A new method for online induction motor fault detection is presented in this paper. This system utilizes artificial neural networks to learn the spectral characteristics of a good motor operating online. This learned spectrum may contain many harmonics due to the load which correspond to normal operating conditions. In order to reduce the number of harmonics which are continuously monitored to a manageable number, a selective frequency filter is employed. This frequency filter only passes those harmonics which are known to be of importance in fault detection, or which are continuously above a set level, to a neural net clustering algorithm. After a sufficient training period, the neural network signals a potential failure condition when a new cluster is formed and persists for some time. Since a fault condition is found by comparison to a prior condition of the machine, online failure prediction is possible with this system without requiring information on the motor or load characteristics. The detection algorithm was implemented and its performance verified on various fault types.

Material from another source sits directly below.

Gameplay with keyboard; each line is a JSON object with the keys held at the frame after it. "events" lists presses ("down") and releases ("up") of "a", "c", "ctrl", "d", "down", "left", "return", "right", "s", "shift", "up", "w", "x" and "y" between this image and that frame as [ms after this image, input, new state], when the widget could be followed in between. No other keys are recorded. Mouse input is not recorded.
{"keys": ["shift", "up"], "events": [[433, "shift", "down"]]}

机译:提出了一种在线感应电动机故障在线检测的新方法。该系统利用人工神经网络来学习良好的在线运行电动机的光谱特性。该学习到的频谱可能由于负载而包含许多谐波,这些谐波对应于正常工作条件。为了将被连续监视的谐波的数量减少到可管理的数量,采用了选择性频率滤波器。该频率滤波器仅将已知在故障检测中很重要的谐波或连续超过设定水平的谐波传递给神经网络聚类算法。经过足够的训练时间后,当形成新的群集并持续一段时间后,神经网络会发出潜在的故障情况信号。由于通过与机器的先验条件进行比较发现了故障状况,因此使用该系统可以进行在线故障预测,而无需提供有关电动机或负载特性的信息。实现了检测算法,并在各种故障类型上验证了其性能。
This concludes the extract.